Il giudice riporta la testimonianza resa in aula, quando Blasotti disse: 
"Come poteva succedere che una persona potesse andare a lavorare e morire di 
lavoro?" e aggiunse che aveva visto "per un periodo di tempo tanti manifesti 
di morte appesi ai muri della fabbrica quando portavo i bambini a scuola". E 
si è chiesta: perché continuare?". E' da questa domanda che emerge, secondo 
Casalbore, l'intensità del dolo, perché "sia De Cartier che Schmidheiny 
hanno continuato e non si sono fermati".

Nel processo Eternit si contestava agli imputati il disastro doloso e 
l'omissione di cautele antifortunistiche negli stabilimenti italiani della 
Eternit a Casale Monferrato, Cavagnolo, Rubiera e Bagnoli. Solo per i fatti 
contestati nei primi due stabilimenti gli imputati sono stati condannati. 

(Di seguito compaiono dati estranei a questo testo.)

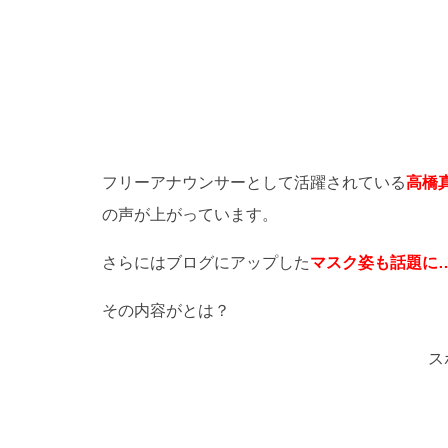
フリーアナウンサーとして活躍されている
高橋
の声が上がっています。
さらにはブログにアップした
マスク姿も話題に
その内容がとは？
ス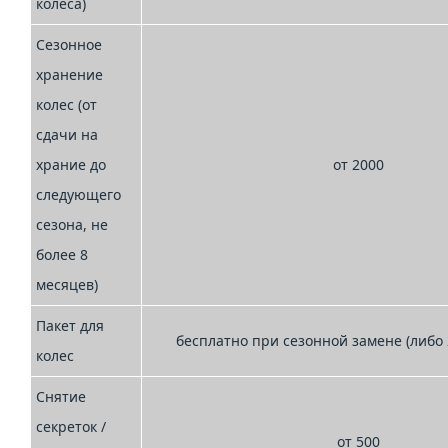
колеса)
Сезонное
хранение
колес (от
сдачи на
храние до
от 2000
следующего
сезона, не
более 8
месяцев)
Пакет для
бесплатно при сезонной замене (либо 2
колес
Снятие
секреток /
от 500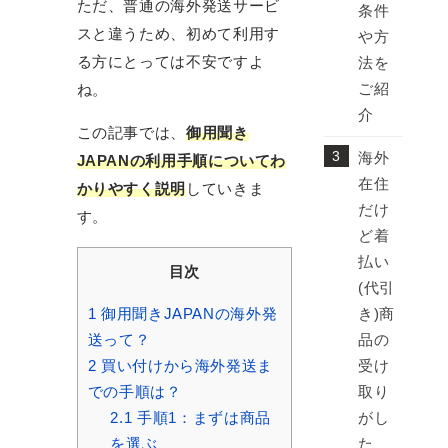
ただ、普通の海外発送サービ
条件
スと違うため、初めて利用す
や方
る方にとっては不安ですよ
法を
ご紹
ね。
介
この記事では、
御用聞き
海外
JAPANの利用手順についてわ
在住
かりやすく説明
していきま
だけ
す。
ど着
払い
目次
(代引
1
御用聞きJAPANの海外発
き)商
送って？
品の
2
買い付けから海外発送ま
受け
での手順は？
取り
2.1
手順1：まずは商品
がし
を選ぶ
た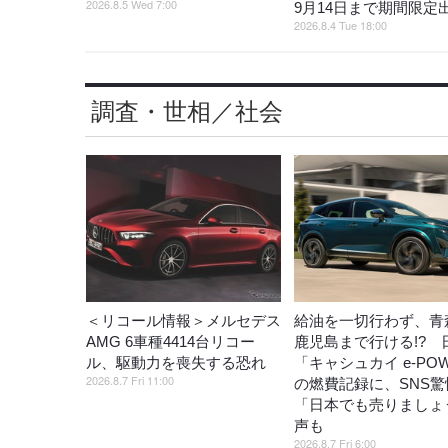
2026.8.5 Wed 7:00
9月14日まで期間限定
2026.8.4 Tue 18:00
調査・世相／社会
＜リコール情報＞メルセデス
給油を一切行わず、青
AMG 6車種4414台リコー
鹿児島まで行ける!? 
ル、駆動力を喪失する恐れ
「キャシュカイ e-PO
2026.8.7 Fri 11:00
の燃費記録に、SNS驚
「日本でも売りましょ
声も
2026.8.7 Fri 6:00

Scrive il giudice Giuseppe Casalbore, nelle motivazioni depositate oggi, che 
"gli imputati devono essere prosciolti dai reati di disastro commessi in 
Napoli Bagnoli e Rubiera e dai reati di dolosa omissione di cautele 
antinfortunistiche commessi fino al 13 agosto 1999, perché tali reati 
risultano estinti per prescrizione".